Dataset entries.
• • • • • • •

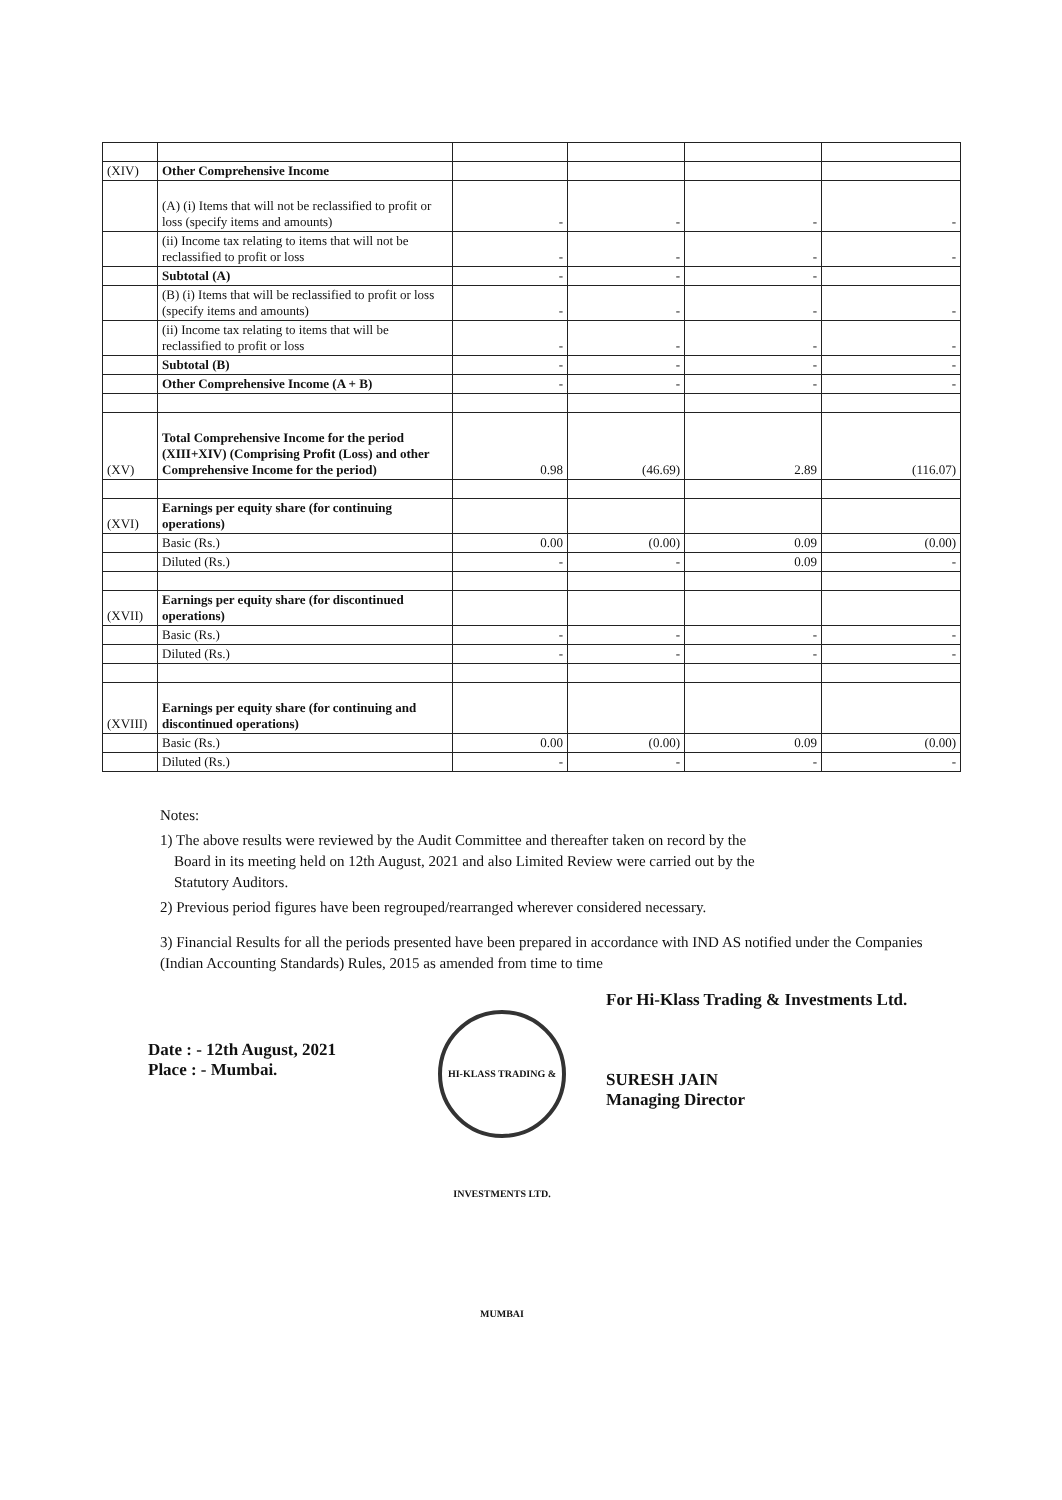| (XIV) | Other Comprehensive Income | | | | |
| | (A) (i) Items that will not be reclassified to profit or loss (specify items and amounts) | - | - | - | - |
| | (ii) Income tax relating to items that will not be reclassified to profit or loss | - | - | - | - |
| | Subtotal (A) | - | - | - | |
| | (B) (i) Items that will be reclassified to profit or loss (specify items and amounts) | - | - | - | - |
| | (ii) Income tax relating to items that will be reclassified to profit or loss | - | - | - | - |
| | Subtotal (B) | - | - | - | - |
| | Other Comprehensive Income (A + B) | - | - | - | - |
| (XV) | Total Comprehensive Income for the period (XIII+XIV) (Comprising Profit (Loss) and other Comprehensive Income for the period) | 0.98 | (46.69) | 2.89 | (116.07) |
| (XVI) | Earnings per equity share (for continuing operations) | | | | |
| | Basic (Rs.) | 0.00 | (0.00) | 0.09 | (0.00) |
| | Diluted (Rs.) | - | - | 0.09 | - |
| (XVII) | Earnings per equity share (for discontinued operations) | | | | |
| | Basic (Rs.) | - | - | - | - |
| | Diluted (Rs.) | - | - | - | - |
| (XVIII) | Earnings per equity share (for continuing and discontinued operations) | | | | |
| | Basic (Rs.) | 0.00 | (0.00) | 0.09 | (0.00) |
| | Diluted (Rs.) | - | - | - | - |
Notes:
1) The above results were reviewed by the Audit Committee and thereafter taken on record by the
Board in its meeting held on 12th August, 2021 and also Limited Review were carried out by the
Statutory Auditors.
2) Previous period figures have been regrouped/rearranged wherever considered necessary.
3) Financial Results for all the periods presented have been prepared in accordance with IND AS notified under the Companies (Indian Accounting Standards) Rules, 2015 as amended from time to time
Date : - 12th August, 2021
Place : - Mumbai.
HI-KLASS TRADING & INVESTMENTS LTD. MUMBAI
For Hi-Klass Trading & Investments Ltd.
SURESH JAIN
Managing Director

• • • • • • •

What you are asked to do.
Please make an exact copy of the lines above from the line with "to items that will be" through the line with "Comprehensive Income (A", both ends included.

Result below.
| | (ii) Income tax relating to items that will be reclassified to profit or loss | - | - | - | - |
| | Subtotal (B) | - | - | - | - |
| | Other Comprehensive Income (A + B) | - | - | - | - |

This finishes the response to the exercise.